Auch die Airbags arbeiten optimal. Der Lenkrad-Airbag stützt den Fahrerkopf gut ab, wird aber vollständig ausgenutzt, auch weil ihn das eindringende Lenkrad in Richtung Kopf drückt. Der Beifahrer-Airbag leistet in Verbindung mit dem Sicherheitsgurt ebenfalls gute Arbeit, doch sollte der Druck auf die Beifahrerbrust noch verringert werden. Im Aufprallbereich der Knie, Unterschenkel und Füße gibt es trotz einer insgesamt richtungweisenden Gestaltung noch ein erhöhtes Verletzungsrisiko durch die eindringende Stirnwand und die Lenksäule.
Bei dem nach den Standards des Euro NCAP durchgeführten Frontalaufprall erreicht der VW Lupo 3L TDI bereits 12 von 16 möglichen Punkten.
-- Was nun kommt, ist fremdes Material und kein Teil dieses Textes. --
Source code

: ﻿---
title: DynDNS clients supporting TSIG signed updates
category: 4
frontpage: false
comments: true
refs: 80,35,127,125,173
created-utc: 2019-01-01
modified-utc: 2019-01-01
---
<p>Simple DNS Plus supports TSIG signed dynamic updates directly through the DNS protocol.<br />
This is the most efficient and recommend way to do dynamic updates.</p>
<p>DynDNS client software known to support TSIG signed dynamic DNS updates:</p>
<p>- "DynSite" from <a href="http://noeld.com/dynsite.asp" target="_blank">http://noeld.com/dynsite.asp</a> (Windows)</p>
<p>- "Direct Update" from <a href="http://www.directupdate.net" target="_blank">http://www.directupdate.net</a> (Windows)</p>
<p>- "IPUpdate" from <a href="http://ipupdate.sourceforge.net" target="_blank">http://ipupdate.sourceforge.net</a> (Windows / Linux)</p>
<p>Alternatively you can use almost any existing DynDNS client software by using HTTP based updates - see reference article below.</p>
Zum Vergleich: Der 1996 unter gleichen Bedingungen gecrashte VW Polo musste sich damals - übrigens als bestes Fahrzeug seiner Klasse - mit nur 8 Punkten begnügen.
Beim so genannten Offset-Frontal-Crash trifft das Fahrzeug mit einer Geschwindigkeit von 64 km/h mit 40 Prozent seiner Stirnfläche auf eine verformbare Barriere. Ein solcher Strukturtest belastet die Fahrzeugkarosserie aufs Äußerste und simuliert die in der Praxis am häufigsten vorkommende Unfallart.